Title : Delivery of siRNA in vivo to the liver using redox sensitive and ionizable lipids
Abstract:
A lipid nanoparticle (LNP) composed of a series of disulfide bridge cleavable and pH-reponsive lipid-like materials (COATOSOME SS-E-P4C2) was developed as a platform of a gene delivery system. The LNP showed good stability in the serum. The tertiary amine and disulfide bridge of COATOSOME SS-E-P4C2 lead to destabilization of the endosomal membrane and for intracellular collapse. We would like to present our development of a hepatocyte-targeting siRNA carrier by the molecular tuning of the hydrophobic scaffold, and tertiary amine structures. The gene knockdown activity against a hepatocyte-specific marker (factor VII) was improved when a more fat-soluble vitamin (vitamin E) was employed as a hydrophobic scaffold. Moreover, to allow the tertiary amines to accept protons by sensing a slight change in endosomal acidification, its structural flexibility was minimized by fixing it in a piperidine structure, and the distance between the surface of the particle to the ternary amine was increased. As a result, the pKa value was increased to the approximately 6.18 depending on its distance, while the pKa reached plateau when the tertiary amine was linked by an excess number of linear carbon chains. The pH-dependent membrane destabilization activity, as assessed by a hemolysis assay, was increased in parallel with the pKa value. Moreover, the gene knockdown activity was improved in parallel with hemolytic activity. Finally, further optimization of the lipid/siRNA ratio, and the use of chemically (2′-fluoro) modified siRNA synergistically improved the gene knockdown efficacy to an effective dose (ED50) of 0.035 mg/kg. The developed COATOSOME SS-E-P4C2 represents a promising platform for use as a hepatocyte-targeting siRNA carrier.
Audience take away:
• How to optimize the chemical environment around amine groups of ionizable lipids in order to transfect nucleic acids into cells.

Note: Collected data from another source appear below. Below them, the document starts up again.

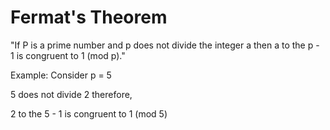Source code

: # Fermat's Theorem

"If P is a prime number and p does not divide the integer a then a to the p - 1 is congruent to 1 (mod p)."

Example: Consider p = 5

5 does not divide 2 therefore,

2 to the 5 - 1 is congruent to 1 (mod 5)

• How to utilize the difference in the redox-potential between the plasma and the cytoplasm for in-vivo delivery of nucleic acids.
• How to optimize the stability of lipid nanoparticles with RNA.
• The audience will learn how to design lipids for transfection and in-vivo delivery of nucleic acids.
• Specific targeting of nanoparticles to the liver after intravenous injection.
• Optimization of lipid nanoparticles for transfection of nucleic acids.
• Methods for in-vitro optimization of ionizable lipids for efficient complexation of nucleic acids and transfection.
• Strategies to develop biodegradable lipids with low toxicity.